[Extract to read]:
++++
# King cab body swap for double cab



## Zwerfcampers (Sep 22, 2012)

Hi there,

I just recently bought a 1985 Nissan 720 King cab 2.5 diesel to resell it again but now it is a keeper! 

I want to swap the King Cab body for a double cab. Does any one know if that would fit my chassis (probably will need to reposition the rear chassis mounts..?)?

Cheers!


----------



## Lonndog (Sep 12, 2014)

What's Up Z,


----------



## Lonndog (Sep 12, 2014)

....Sorry, hit the post button a little to quick. If this is done already please ignore, if not here you go. The king Cab should be the same "pin" length as your double cab. Pin length is the distance from center mass of the front spindle to center mass of the rear axle.
++++
[Entries shown]:
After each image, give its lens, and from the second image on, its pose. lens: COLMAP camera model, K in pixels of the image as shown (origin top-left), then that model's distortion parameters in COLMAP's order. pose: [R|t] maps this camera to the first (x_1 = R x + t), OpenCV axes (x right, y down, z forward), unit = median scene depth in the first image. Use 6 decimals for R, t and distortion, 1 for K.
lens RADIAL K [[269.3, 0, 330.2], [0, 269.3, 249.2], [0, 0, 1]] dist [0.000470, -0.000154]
++++
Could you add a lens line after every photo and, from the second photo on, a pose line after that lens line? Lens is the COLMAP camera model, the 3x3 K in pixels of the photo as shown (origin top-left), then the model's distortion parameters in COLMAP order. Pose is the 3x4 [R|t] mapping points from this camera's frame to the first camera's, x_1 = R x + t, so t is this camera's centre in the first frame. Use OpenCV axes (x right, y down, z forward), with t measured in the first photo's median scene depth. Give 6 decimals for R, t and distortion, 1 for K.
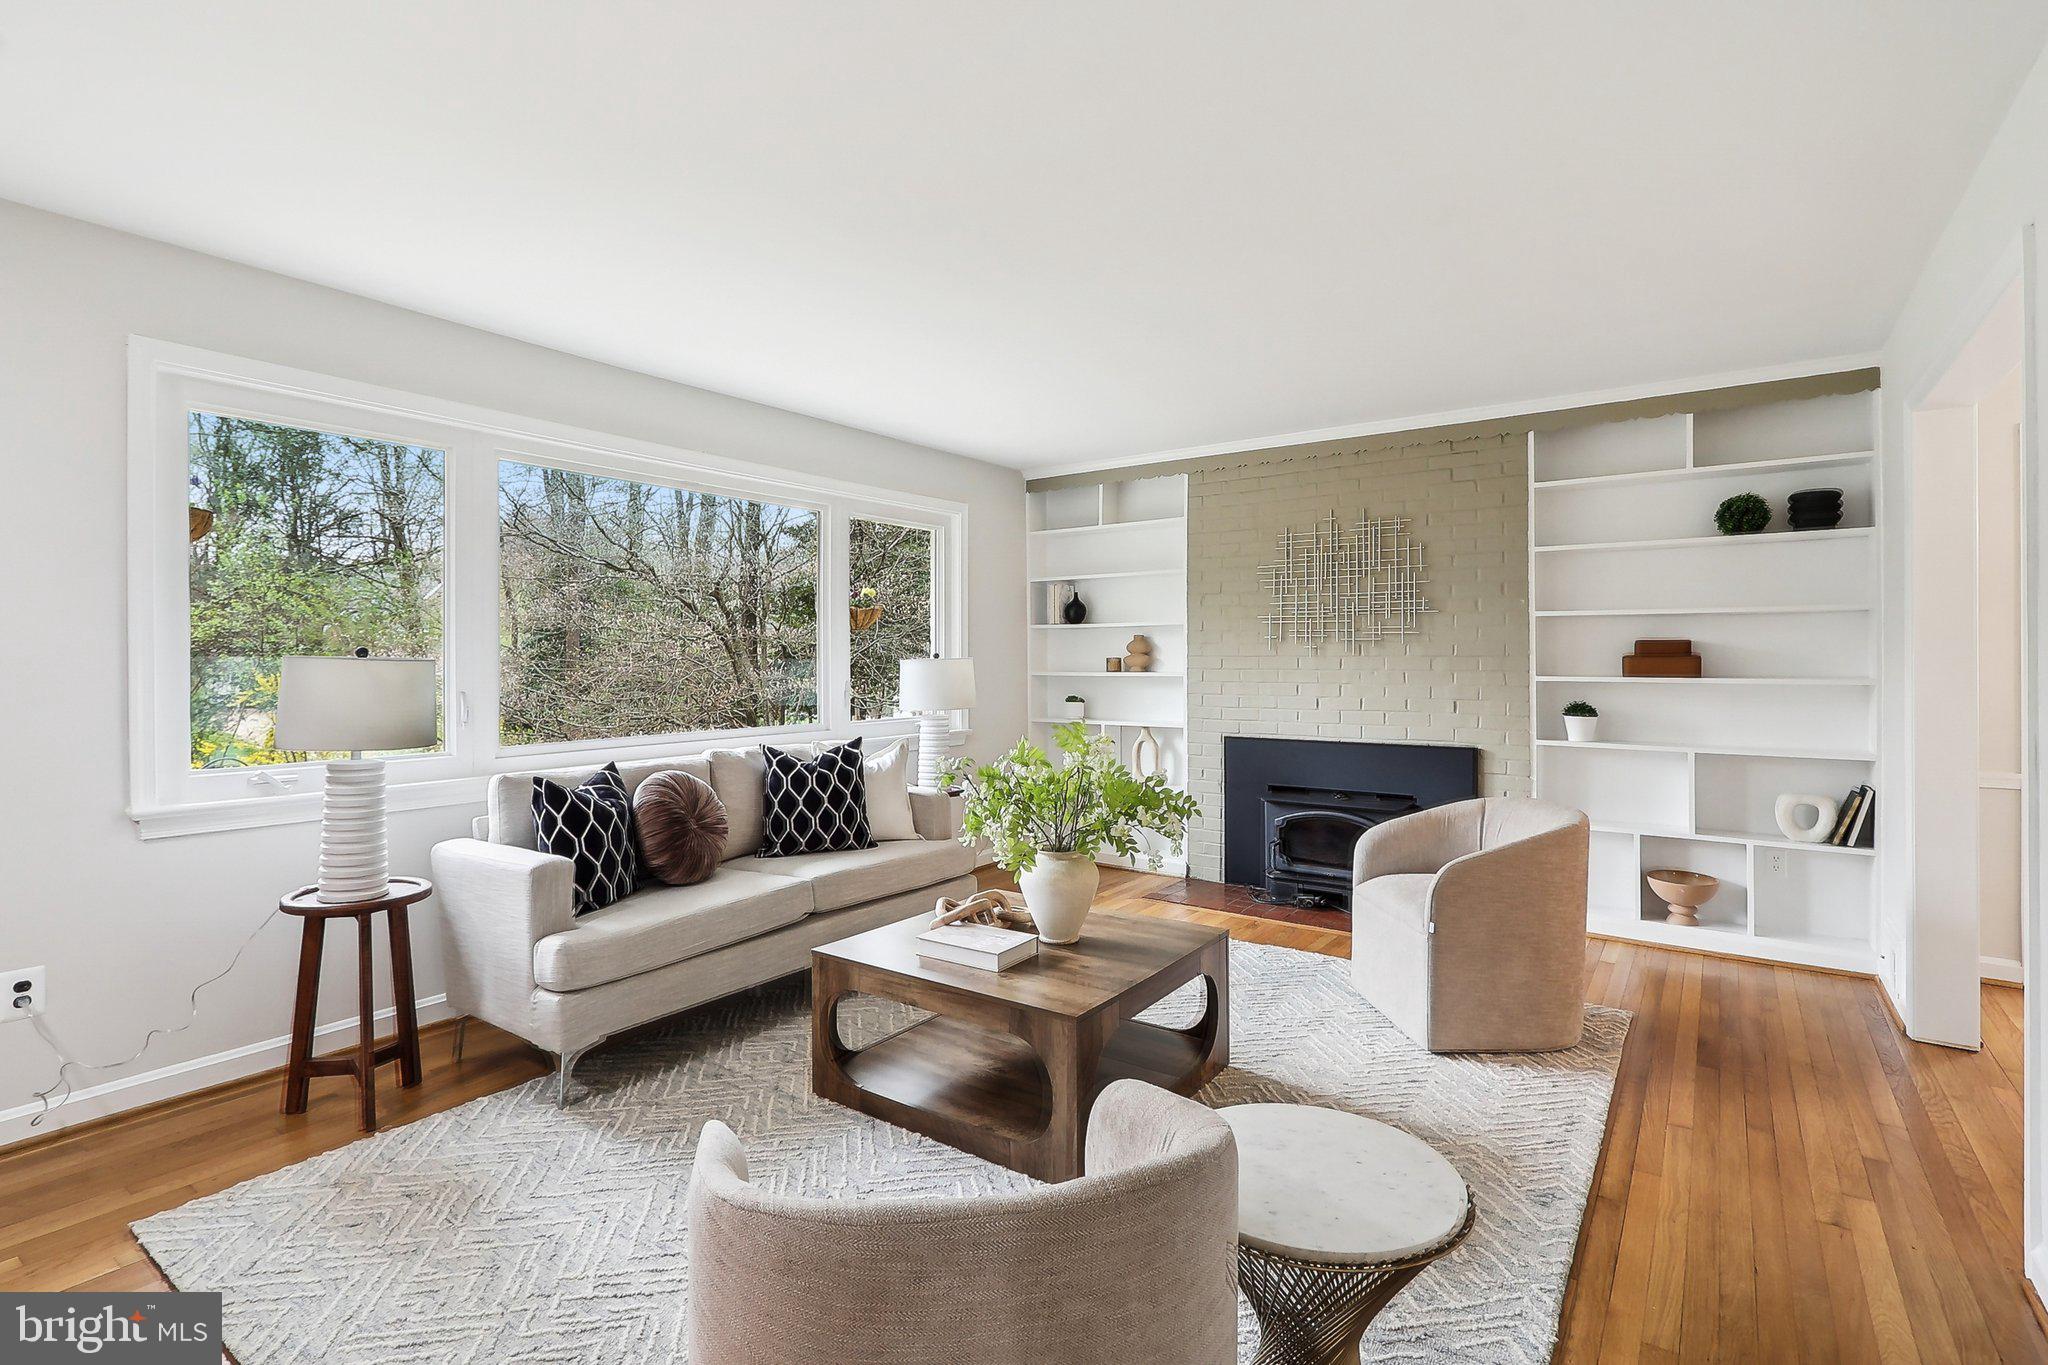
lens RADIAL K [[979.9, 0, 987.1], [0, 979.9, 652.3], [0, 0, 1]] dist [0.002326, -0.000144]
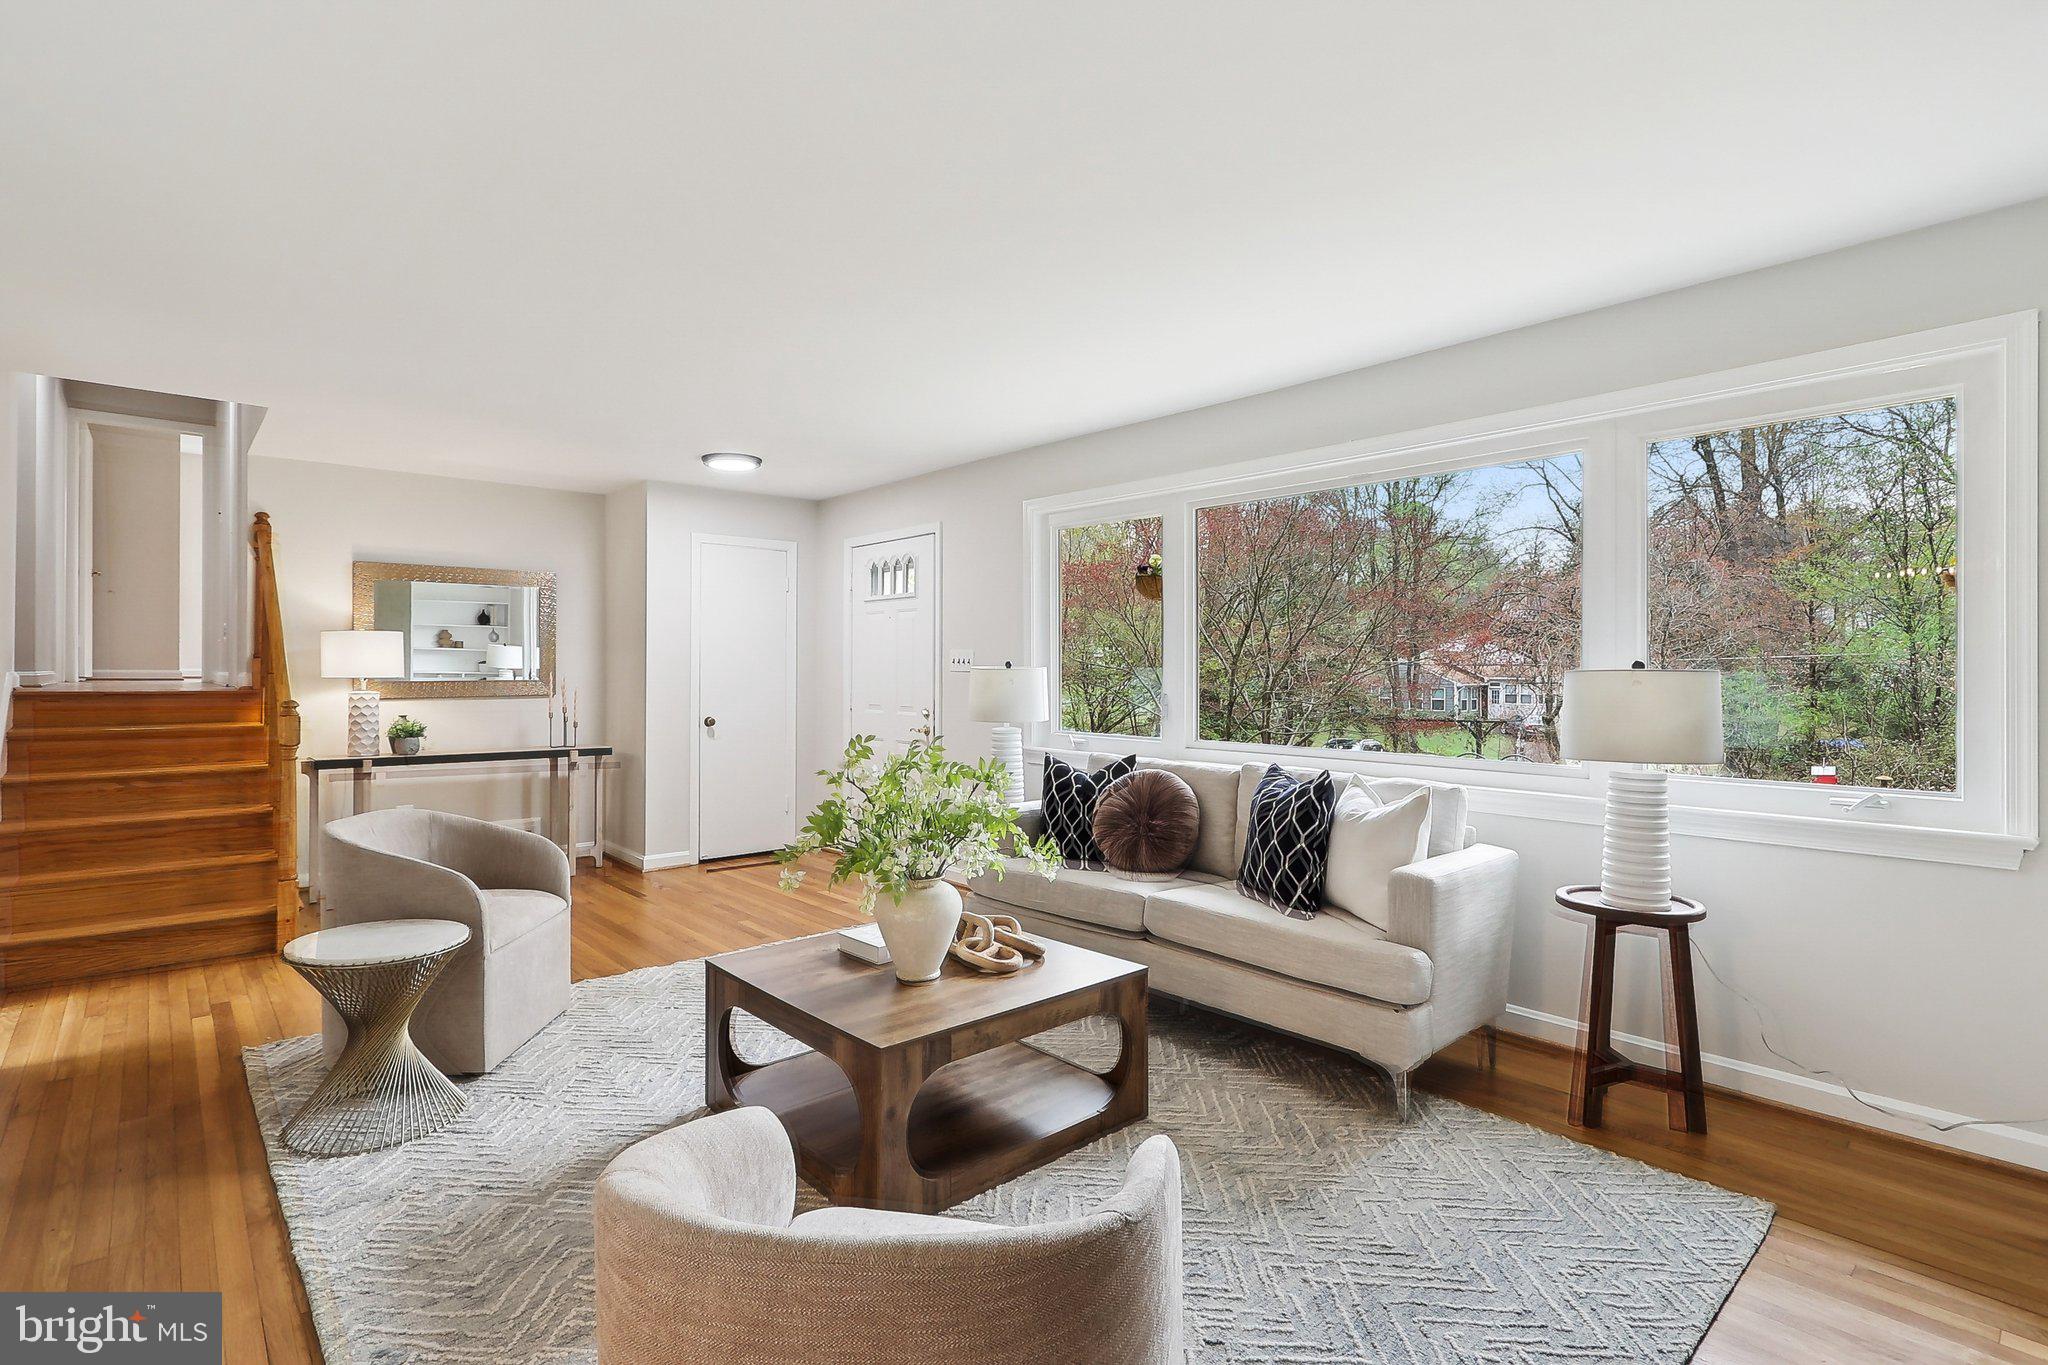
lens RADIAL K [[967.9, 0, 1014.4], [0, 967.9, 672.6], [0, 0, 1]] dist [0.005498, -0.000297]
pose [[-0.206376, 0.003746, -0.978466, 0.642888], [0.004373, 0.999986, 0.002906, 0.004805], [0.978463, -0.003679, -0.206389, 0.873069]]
++++
[What you need to do]:
1. In the forum thread about the King Cab body swap, what year is the Nissan 720 that was bought?
2. In the forum thread about the King Cab body swap, write out the stretch from "# King cab body" through "is a keeper!" again, swapping "diesel" for "gas".
3. Write the next part of the forum thread about the King Cab body swap, picking up after its last sentence.
The records have nothing to do with the forum thread about the King Cab body swap.

[Answers to this exercise]:
1. 1985

2.
# King cab body swap for double cab



## Zwerfcampers (Sep 22, 2012)

Hi there,

I just recently bought a 1985 Nissan 720 King cab 2.5 gas to resell it again but now it is a keeper!

3.
The only difference should be where the physical body mounts welded to the frame. As a note, what year is the Double Cab? there could be a Frame or brake change depending on the years of each cab. 

The only issue you would have then is mounting the brake lines and such along with the wiring and steering linkage.

On another note I was wondering if you could do me a solid (favor)...I need a few detailed pictures of the "B" & "C" pillars of your double cab. I have an '80 720 King Cab and would like to convert it to a double cab.

Hope this helps and post some pics of your ride!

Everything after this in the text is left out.